Both MBS and Treasuries started the day in good shape as a bout of universally downbeat data washed over the Eurozone. Speculation for some measure of central bank action at next week’s meeting (European Central Bank, to be clear) also helped. German Bunds ended up trading briefly under 0.90%.
As the day progressed, Treasuries began to outperform MBS noticeably. This was especially apparent when 10’s made new lows heading into 3pm while MBS continued bumping their heads on a ceiling at 102-27. One of the updates on MBS Live devotes more time talking about this underperformance. Here’s an excerpt:
Long story short, MBS were less attractive at the spread levels achieved this morning. On top of that, we seem to have some organic resistance at 102-27 in Fannie 3.5s. This has been an absolutely epic inflection point in 2013 and 2014. With the exception of the few days at end of May 2014, we haven’t closed above 102-27 since before the wild ride after the Fed Announcement in June 2013.

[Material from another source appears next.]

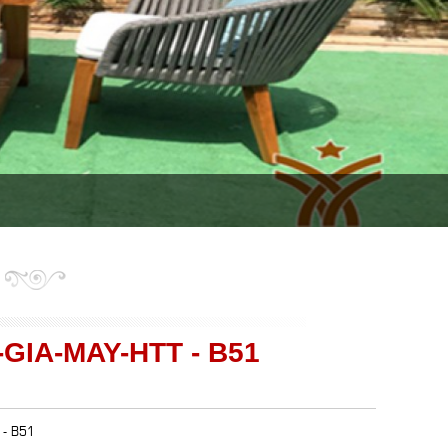
GIA-MAY-HTT - B51
 - B51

Ancillary factors in the Treasury outperformance include the shape of the yield curve today, in that 30yr bonds are crushing 2yr Notes. Basically, the longer the maturity, the better it’s performing today, and the estimated maturity for MBS equates to something slightly less than 10 years. If we were to compare MBS to 5yr Treasuries, the fight would be more fair today.
Bottom line, Fannie 3.5s are blatantly refusing to break above 102-27. They’re not losing any meaningful ground, but they’re certainly not interested in following the late day Treasury rally. There’s really no implication to any of this. It’s only offered by way of explanation for something that may otherwise be counterintuitive.